(Task requirements):
Write out all the entries word for word and omit any pictures.

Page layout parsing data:
*** Begin section ***

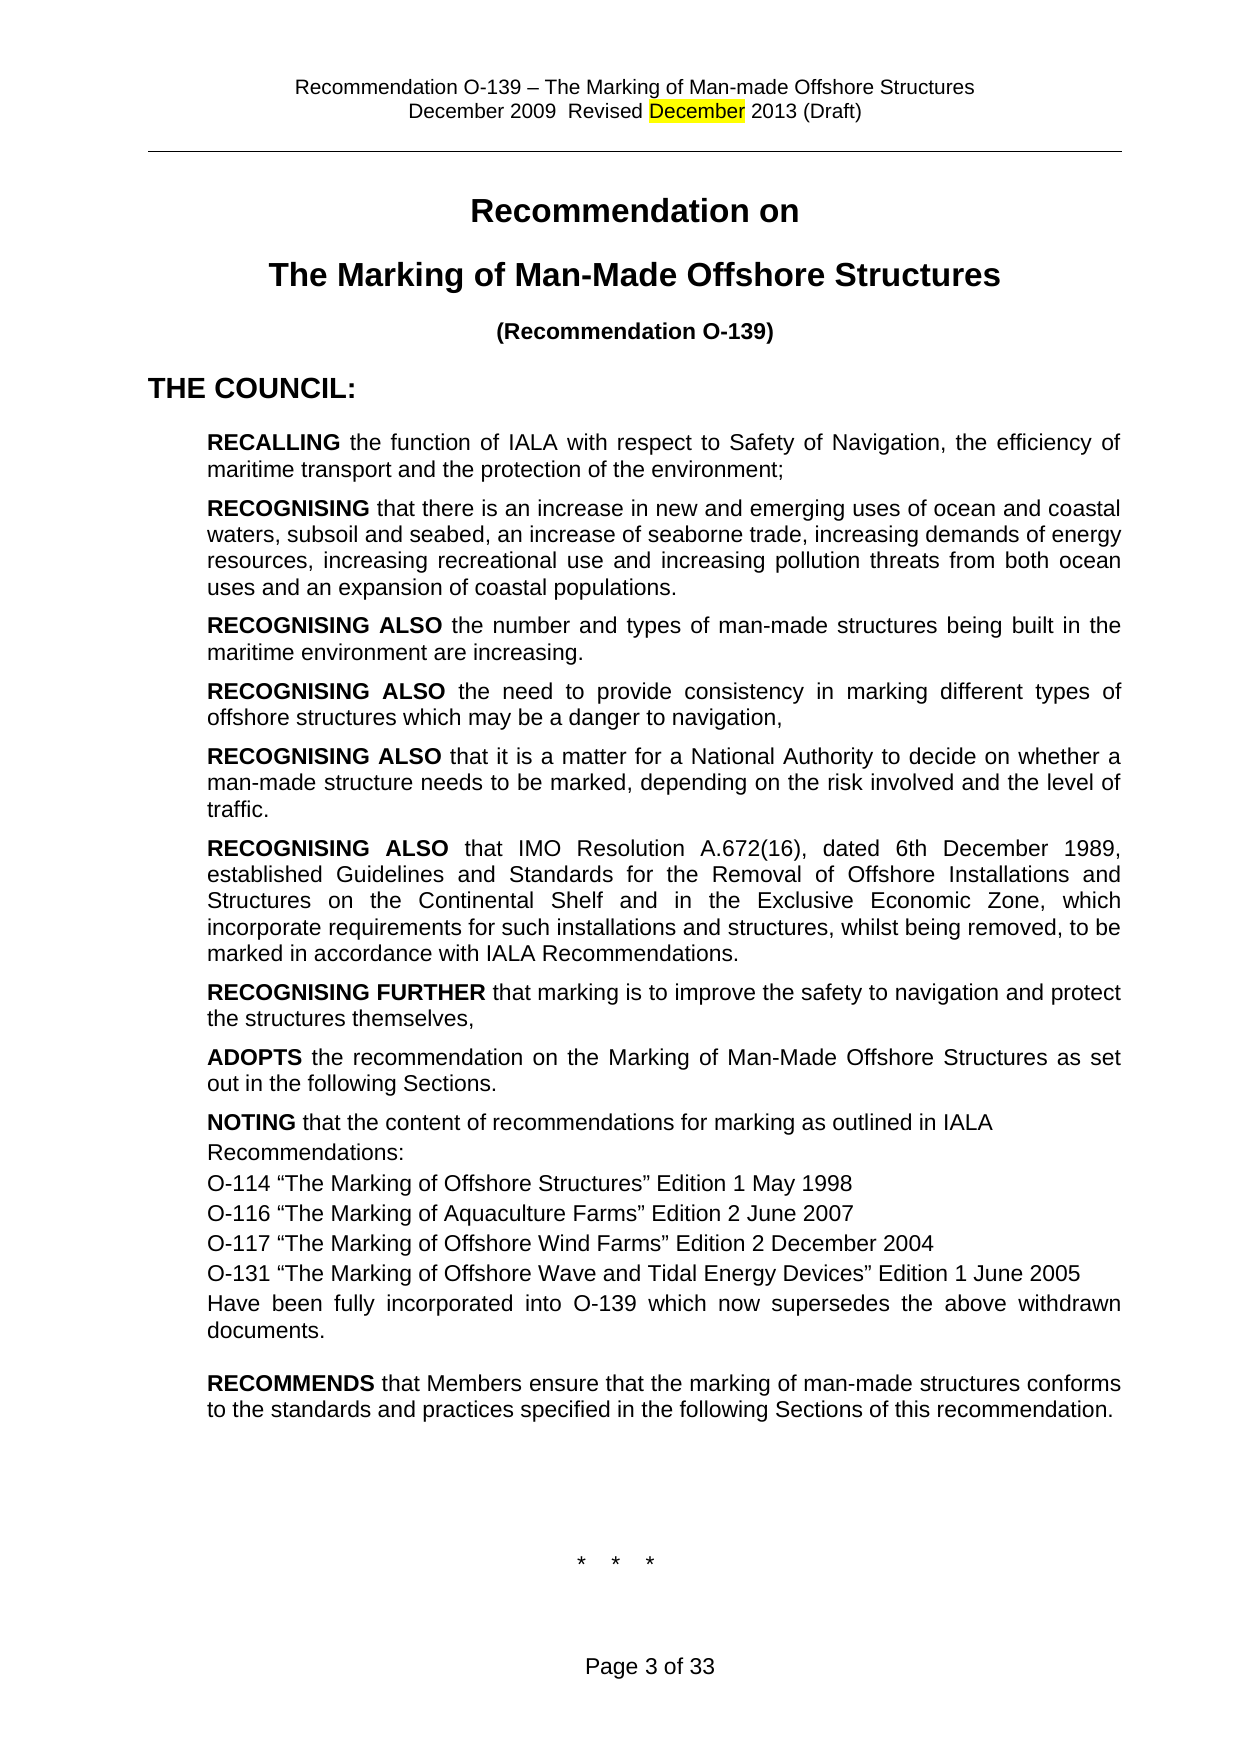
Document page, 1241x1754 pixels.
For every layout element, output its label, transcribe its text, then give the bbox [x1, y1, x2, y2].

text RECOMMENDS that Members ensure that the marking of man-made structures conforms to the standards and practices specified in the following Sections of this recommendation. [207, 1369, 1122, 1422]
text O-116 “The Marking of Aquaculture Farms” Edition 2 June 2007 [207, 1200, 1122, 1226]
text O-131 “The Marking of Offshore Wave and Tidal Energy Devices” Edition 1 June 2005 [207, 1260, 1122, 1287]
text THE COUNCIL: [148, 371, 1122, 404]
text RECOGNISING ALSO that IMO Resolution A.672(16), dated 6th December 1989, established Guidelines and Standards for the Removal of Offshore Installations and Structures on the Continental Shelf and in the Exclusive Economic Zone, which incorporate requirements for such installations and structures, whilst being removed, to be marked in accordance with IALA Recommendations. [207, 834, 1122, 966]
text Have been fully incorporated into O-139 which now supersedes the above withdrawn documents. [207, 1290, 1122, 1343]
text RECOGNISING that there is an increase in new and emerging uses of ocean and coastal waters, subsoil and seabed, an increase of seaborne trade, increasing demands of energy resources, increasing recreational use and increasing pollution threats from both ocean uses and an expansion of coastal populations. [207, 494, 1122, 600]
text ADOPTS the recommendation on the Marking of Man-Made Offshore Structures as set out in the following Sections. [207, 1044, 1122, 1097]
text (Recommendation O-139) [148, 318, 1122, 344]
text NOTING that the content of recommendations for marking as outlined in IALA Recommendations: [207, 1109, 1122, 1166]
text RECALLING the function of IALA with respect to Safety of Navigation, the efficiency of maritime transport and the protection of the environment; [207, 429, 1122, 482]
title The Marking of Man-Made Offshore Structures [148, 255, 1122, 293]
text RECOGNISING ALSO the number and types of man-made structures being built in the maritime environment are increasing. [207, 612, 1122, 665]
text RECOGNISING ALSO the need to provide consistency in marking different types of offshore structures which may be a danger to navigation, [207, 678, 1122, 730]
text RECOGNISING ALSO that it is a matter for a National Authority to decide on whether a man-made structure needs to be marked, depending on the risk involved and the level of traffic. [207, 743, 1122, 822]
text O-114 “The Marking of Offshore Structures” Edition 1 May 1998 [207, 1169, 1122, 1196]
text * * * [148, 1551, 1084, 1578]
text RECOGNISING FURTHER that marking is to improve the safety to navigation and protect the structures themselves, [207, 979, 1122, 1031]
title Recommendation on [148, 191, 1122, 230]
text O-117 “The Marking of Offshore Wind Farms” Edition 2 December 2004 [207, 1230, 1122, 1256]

*** End section ***

(Exercise output):
Document page, 1241x1754 pixels.
For every layout element, output its label, transcribe its text, then give the bbox [x1, y1, x2, y2].

text RECOMMENDS that Members ensure that the marking of man-made structures conforms to the standards and practices specified in the following Sections of this recommendation. [207, 1369, 1122, 1422]
text O-116 “The Marking of Aquaculture Farms” Edition 2 June 2007 [207, 1200, 1122, 1226]
text O-131 “The Marking of Offshore Wave and Tidal Energy Devices” Edition 1 June 2005 [207, 1260, 1122, 1287]
text THE COUNCIL: [148, 371, 1122, 404]
text RECOGNISING ALSO that IMO Resolution A.672(16), dated 6th December 1989, established Guidelines and Standards for the Removal of Offshore Installations and Structures on the Continental Shelf and in the Exclusive Economic Zone, which incorporate requirements for such installations and structures, whilst being removed, to be marked in accordance with IALA Recommendations. [207, 834, 1122, 966]
text Have been fully incorporated into O-139 which now supersedes the above withdrawn documents. [207, 1290, 1122, 1343]
text RECOGNISING that there is an increase in new and emerging uses of ocean and coastal waters, subsoil and seabed, an increase of seaborne trade, increasing demands of energy resources, increasing recreational use and increasing pollution threats from both ocean uses and an expansion of coastal populations. [207, 494, 1122, 600]
text ADOPTS the recommendation on the Marking of Man-Made Offshore Structures as set out in the following Sections. [207, 1044, 1122, 1097]
text (Recommendation O-139) [148, 318, 1122, 344]
text NOTING that the content of recommendations for marking as outlined in IALA Recommendations: [207, 1109, 1122, 1166]
text RECALLING the function of IALA with respect to Safety of Navigation, the efficiency of maritime transport and the protection of the environment; [207, 429, 1122, 482]
title The Marking of Man-Made Offshore Structures [148, 255, 1122, 293]
text RECOGNISING ALSO the number and types of man-made structures being built in the maritime environment are increasing. [207, 612, 1122, 665]
text RECOGNISING ALSO the need to provide consistency in marking different types of offshore structures which may be a danger to navigation, [207, 678, 1122, 730]
text RECOGNISING ALSO that it is a matter for a National Authority to decide on whether a man-made structure needs to be marked, depending on the risk involved and the level of traffic. [207, 743, 1122, 822]
text O-114 “The Marking of Offshore Structures” Edition 1 May 1998 [207, 1169, 1122, 1196]
text * * * [148, 1551, 1084, 1578]
text RECOGNISING FURTHER that marking is to improve the safety to navigation and protect the structures themselves, [207, 979, 1122, 1031]
title Recommendation on [148, 191, 1122, 230]
text O-117 “The Marking of Offshore Wind Farms” Edition 2 December 2004 [207, 1230, 1122, 1256]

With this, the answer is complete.